Sparse Attention for Efficient LLM Reinforcement Learning
Abstract
Reinforcement learning (RL) is a key driver of recent progress in large language model reasoning, but its scalability is increasingly limited by the cost of online rollouts, especially for long chain-of-thought generation and large-batch sampling. Sparse attention is a promising way to reduce per-token attention cost and improve rollout throughput, yet we find that practical sparse rollouts often destabilize training: approximation errors bias likelihood estimates, causing large actor–policy distribution mismatch that compounds over long trajectories and can collapse training. We propose DISTILLSPARSE, a robust sparse-rollout framework that restores distribution alignment while preserving speed. DISTILLSPARSE co-trains a sparse rollout policy via lightweight, LoRA-based on-policy distillation from the dense policy to prevent mismatch from accumulating across RL iterations.

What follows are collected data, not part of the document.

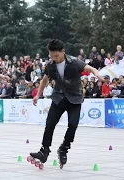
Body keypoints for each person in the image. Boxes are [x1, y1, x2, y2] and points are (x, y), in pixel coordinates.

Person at [29, 39, 103, 168]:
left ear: (63, 51)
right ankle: (44, 150)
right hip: (58, 98)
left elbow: (89, 68)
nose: (54, 58)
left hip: (75, 98)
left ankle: (64, 148)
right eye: (51, 56)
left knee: (73, 125)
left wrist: (97, 73)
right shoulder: (50, 65)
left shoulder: (74, 62)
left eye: (56, 56)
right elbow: (45, 80)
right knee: (50, 124)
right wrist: (38, 95)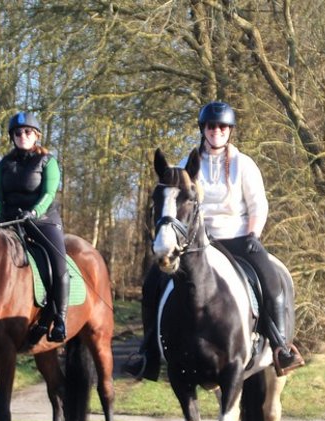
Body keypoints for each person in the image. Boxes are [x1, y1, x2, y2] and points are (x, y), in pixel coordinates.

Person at [126, 101, 304, 379]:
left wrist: (254, 234)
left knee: (271, 281)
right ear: (203, 129)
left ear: (229, 130)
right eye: (211, 126)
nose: (217, 131)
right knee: (152, 283)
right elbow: (178, 206)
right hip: (198, 242)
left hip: (238, 238)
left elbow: (258, 205)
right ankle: (147, 351)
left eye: (222, 126)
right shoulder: (189, 164)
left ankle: (282, 347)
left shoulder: (244, 165)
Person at [0, 111, 69, 342]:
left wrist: (34, 213)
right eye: (18, 132)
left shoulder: (48, 161)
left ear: (36, 135)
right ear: (13, 137)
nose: (23, 135)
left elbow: (49, 193)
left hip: (42, 221)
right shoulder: (4, 164)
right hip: (9, 222)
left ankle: (59, 319)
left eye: (28, 132)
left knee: (58, 263)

For long generations and high sparsity, DISTILLSPARSE further oversamples rollout candidates and applies reward-aware filtering to focus updates on trajectories that are both high-quality and closer to the dense distribution. We evaluate on POLARIS across 4B–8B models and mathematical reasoning benchmarks including AIME24/25, AMC23, and Math500. Across settings where training-free sparse rollouts degrade or collapse, DISTILLSPARSE matches dense-rollout training performance while providing substantial practical acceleration, achieving a 1.72× rollout speedup on NVIDIA H200 at 16K generation length with minimal overhead.